# Challenge
Reproduce the data below word for word, starting at the line that contains "11 h 46 min?" and ending at the line that contains "I read 10 h 40 min", with both of those lines included.

# Records provided
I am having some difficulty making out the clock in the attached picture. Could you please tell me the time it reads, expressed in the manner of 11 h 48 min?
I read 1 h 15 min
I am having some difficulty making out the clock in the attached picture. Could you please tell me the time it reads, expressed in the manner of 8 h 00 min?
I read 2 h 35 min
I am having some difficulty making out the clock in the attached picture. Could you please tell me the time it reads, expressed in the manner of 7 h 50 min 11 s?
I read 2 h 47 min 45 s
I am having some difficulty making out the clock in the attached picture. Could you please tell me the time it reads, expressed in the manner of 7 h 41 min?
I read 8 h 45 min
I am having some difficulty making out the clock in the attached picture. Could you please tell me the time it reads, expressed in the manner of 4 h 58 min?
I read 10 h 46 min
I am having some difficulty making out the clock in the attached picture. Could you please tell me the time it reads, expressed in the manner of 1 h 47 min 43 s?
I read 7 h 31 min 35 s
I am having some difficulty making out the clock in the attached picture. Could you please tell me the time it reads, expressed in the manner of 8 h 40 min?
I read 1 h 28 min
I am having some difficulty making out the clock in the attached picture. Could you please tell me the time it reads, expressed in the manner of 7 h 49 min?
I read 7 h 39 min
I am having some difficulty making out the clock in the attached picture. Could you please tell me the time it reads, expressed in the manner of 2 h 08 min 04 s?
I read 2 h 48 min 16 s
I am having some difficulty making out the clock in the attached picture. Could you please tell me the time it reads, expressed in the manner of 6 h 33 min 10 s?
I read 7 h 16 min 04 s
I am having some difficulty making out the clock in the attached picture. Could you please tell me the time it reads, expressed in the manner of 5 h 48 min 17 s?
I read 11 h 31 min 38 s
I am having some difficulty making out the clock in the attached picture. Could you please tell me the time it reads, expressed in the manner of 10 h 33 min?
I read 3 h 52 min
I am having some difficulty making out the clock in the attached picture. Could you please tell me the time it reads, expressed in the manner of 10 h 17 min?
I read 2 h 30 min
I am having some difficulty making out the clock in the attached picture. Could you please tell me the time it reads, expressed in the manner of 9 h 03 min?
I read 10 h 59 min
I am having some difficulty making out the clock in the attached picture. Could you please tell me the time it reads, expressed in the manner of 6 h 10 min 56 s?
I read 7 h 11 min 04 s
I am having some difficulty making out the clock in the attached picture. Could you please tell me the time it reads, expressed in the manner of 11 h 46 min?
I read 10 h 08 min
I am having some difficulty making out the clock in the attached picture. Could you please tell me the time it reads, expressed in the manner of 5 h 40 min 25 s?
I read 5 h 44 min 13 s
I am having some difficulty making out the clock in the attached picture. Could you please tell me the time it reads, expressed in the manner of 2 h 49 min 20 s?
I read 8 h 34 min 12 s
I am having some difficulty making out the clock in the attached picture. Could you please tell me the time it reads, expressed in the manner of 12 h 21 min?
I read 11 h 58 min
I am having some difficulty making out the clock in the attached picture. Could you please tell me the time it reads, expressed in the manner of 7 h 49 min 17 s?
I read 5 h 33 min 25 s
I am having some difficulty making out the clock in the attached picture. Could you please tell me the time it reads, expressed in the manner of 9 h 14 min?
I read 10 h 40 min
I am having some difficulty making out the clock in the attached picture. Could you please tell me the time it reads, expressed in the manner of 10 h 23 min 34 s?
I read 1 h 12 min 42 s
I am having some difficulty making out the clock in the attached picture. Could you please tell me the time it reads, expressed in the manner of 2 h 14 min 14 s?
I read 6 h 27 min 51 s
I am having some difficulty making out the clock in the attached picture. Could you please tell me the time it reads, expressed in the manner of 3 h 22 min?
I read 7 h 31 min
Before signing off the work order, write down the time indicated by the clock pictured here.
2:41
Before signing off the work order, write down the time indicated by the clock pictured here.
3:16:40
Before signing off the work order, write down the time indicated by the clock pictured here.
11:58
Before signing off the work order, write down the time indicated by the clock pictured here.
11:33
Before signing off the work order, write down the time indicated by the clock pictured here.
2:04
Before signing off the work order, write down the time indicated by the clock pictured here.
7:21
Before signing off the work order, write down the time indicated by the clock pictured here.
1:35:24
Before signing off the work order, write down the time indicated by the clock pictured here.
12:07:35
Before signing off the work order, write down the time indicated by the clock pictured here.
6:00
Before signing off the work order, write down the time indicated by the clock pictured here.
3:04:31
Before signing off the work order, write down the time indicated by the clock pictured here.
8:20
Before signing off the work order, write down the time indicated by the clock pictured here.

# Correct result
I am having some difficulty making out the clock in the attached picture. Could you please tell me the time it reads, expressed in the manner of 11 h 46 min?
I read 10 h 08 min
I am having some difficulty making out the clock in the attached picture. Could you please tell me the time it reads, expressed in the manner of 5 h 40 min 25 s?
I read 5 h 44 min 13 s
I am having some difficulty making out the clock in the attached picture. Could you please tell me the time it reads, expressed in the manner of 2 h 49 min 20 s?
I read 8 h 34 min 12 s
I am having some difficulty making out the clock in the attached picture. Could you please tell me the time it reads, expressed in the manner of 12 h 21 min?
I read 11 h 58 min
I am having some difficulty making out the clock in the attached picture. Could you please tell me the time it reads, expressed in the manner of 7 h 49 min 17 s?
I read 5 h 33 min 25 s
I am having some difficulty making out the clock in the attached picture. Could you please tell me the time it reads, expressed in the manner of 9 h 14 min?
I read 10 h 40 min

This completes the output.